An artist’s rendering of the Starlab space station in low Earth orbit.
Voyager Space / Starlab Space LLC
A contract written in the stars.
Private station Starlab will fly on a Starship rocket later this decade to get to orbit, the companies’ developing both spacecraft announced on Wednesday.
Starlab – being built by Voyager Space and Airbus through a joint venture, alongside partners including Northrop Grumman and Hilton – is planned to launch on a single mission of SpaceX’s mammoth rocket.
Starlab represents one of the earliest commercial customers to order a Starship launch from SpaceX. The companies did not disclose the launch contract’s value.
The station is one of several currently in development by U.S. companies, as NASA prepares to retire the International Space Station in 2030.
Voyager and Airbus are targeting as early as 2028 for Starlab’s launch. The space station’s four-year development and construction timeline also gives SpaceX time to move forward with Starship, advancing from demonstration flights to launching customer spacecraft.

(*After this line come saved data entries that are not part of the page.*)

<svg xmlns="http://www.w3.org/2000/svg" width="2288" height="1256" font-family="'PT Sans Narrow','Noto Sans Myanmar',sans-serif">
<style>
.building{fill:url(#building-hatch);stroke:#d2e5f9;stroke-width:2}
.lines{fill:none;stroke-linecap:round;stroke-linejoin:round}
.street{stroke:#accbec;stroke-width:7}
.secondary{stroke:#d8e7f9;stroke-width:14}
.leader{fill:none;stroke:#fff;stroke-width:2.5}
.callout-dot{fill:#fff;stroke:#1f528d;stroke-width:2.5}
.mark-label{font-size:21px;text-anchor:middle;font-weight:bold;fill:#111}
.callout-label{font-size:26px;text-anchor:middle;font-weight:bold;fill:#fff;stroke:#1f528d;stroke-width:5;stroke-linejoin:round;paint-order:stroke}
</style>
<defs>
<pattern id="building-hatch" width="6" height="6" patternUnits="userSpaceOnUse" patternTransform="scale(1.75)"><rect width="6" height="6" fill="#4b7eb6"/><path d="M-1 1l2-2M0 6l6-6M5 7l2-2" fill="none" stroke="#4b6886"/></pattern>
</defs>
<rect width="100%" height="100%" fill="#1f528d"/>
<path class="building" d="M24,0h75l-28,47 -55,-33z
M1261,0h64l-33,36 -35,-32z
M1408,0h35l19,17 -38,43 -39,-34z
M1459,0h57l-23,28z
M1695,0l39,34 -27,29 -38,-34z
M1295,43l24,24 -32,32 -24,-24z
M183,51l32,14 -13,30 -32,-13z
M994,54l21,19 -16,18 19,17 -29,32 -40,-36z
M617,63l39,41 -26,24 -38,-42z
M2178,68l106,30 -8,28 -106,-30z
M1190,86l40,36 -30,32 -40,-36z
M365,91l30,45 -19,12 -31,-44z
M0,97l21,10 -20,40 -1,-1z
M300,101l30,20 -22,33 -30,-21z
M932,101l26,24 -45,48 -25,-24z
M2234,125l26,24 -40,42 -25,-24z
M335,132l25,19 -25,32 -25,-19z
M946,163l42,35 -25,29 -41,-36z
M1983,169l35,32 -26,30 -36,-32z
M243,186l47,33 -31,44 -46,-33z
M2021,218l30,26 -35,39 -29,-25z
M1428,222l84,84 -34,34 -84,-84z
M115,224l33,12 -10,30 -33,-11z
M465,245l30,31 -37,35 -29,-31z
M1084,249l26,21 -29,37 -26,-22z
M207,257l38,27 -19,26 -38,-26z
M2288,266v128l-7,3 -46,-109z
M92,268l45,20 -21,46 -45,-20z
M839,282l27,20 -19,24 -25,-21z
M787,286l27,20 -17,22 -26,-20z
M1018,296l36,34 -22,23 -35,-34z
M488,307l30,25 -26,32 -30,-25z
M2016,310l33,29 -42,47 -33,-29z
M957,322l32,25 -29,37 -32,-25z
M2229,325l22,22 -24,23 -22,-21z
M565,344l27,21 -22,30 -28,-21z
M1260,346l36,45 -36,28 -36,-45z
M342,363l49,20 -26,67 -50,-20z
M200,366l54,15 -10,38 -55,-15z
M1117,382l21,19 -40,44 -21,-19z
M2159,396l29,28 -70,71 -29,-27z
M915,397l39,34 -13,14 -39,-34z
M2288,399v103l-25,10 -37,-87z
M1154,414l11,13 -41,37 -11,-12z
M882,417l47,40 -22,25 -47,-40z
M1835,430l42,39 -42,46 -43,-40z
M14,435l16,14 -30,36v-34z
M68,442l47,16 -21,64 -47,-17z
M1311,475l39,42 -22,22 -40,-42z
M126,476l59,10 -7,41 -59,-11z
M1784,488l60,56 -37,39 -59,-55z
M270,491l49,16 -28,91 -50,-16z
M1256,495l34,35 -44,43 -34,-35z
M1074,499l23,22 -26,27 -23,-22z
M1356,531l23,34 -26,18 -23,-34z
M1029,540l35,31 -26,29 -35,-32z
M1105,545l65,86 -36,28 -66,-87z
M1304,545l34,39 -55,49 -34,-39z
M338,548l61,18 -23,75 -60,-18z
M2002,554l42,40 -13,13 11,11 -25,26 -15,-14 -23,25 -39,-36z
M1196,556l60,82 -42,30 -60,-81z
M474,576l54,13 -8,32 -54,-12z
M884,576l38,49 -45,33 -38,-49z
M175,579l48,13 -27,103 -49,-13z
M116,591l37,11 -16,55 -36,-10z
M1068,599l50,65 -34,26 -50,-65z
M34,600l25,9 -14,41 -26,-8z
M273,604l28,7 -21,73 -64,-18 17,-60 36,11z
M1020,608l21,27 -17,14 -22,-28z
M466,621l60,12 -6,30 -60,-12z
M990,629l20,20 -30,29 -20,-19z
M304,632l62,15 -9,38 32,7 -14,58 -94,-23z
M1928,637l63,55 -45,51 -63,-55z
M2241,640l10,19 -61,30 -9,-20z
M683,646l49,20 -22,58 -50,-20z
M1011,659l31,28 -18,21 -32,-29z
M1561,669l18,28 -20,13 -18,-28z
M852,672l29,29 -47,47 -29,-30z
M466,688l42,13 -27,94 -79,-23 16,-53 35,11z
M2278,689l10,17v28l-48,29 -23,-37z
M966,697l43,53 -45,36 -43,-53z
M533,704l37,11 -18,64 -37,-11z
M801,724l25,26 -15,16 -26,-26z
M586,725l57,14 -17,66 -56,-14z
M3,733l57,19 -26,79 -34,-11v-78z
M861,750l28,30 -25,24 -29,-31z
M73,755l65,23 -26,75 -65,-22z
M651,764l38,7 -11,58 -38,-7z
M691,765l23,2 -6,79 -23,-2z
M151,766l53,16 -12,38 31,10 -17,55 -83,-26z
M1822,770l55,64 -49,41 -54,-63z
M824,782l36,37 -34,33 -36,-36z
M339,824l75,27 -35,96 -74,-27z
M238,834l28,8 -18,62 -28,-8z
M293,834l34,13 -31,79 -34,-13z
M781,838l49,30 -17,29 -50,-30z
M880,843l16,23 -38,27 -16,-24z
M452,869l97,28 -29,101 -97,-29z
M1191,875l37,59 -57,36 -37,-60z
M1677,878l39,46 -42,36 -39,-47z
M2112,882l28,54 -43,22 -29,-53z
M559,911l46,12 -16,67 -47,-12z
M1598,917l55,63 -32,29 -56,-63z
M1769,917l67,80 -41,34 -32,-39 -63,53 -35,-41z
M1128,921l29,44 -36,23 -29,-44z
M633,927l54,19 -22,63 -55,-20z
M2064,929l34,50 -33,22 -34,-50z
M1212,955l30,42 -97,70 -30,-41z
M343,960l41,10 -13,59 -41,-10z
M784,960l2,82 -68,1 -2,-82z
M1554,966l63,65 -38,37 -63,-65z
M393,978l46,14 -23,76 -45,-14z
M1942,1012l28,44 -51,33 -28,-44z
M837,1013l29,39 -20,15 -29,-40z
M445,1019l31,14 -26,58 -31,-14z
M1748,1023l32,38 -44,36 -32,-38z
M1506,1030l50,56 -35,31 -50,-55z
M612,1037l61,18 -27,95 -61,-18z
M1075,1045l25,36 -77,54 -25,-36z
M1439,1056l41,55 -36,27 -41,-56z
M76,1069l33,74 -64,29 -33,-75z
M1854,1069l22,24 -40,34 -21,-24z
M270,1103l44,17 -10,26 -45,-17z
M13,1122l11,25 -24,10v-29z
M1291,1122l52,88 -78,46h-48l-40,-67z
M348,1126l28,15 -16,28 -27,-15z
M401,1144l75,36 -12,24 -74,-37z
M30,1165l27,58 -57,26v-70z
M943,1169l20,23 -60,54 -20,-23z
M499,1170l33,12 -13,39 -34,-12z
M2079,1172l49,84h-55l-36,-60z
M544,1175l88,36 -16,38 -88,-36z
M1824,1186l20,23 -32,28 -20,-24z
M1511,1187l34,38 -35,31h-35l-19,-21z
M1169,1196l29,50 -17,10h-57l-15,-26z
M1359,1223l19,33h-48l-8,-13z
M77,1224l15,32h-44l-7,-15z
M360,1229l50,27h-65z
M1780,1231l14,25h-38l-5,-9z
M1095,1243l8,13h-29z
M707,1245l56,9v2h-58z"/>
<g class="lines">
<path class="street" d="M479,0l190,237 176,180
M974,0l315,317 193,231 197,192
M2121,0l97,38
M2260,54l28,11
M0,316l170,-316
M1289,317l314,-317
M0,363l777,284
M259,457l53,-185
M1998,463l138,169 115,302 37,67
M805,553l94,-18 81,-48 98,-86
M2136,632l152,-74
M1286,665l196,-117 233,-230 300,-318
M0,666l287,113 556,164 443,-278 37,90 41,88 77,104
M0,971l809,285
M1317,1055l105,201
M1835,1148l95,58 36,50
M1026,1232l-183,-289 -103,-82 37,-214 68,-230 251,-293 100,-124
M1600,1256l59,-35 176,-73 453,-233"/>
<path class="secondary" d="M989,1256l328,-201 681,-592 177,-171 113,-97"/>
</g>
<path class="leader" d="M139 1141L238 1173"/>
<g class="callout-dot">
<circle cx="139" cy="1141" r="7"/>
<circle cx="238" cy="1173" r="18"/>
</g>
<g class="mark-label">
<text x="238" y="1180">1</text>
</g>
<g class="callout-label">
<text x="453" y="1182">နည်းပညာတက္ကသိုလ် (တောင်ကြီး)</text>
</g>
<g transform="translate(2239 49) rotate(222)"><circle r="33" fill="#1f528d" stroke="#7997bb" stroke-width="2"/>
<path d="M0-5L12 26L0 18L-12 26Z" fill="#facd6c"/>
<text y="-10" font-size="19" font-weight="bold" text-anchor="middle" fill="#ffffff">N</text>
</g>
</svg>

SpaceX’s next-generation Starship spacecraft atop its powerful Super Heavy rocket is launched from the company’s Boca Chica launchpad on an uncrewed test flight, near Brownsville, Texas, on Nov. 18, 2023.
Joe Skipper | Reuters
Starlab’s modules are designed to be about 26 feet in diameter, or around twice the diameter of ISS modules – limiting the number of rockets that could support launching the space station in one mission.
Voyager Chairman and CEO Dylan Taylor believes launching all of Starlab at once on Starship is “the right way to de-risk our program.”
“You then don’t have to do risky on-orbit assembly and multiple launches,” Taylor told CNBC.
Voyager and Airbus are undergoing design reviews alongside NASA, as Starlab has previously won funding under the agency’s Commercial LEO Destinations program.
The companies are focusing the habitat’s design on the market for microgravity research in space, with Starlab designed to continuously support a crew of four people and last as many as 30 years in orbit.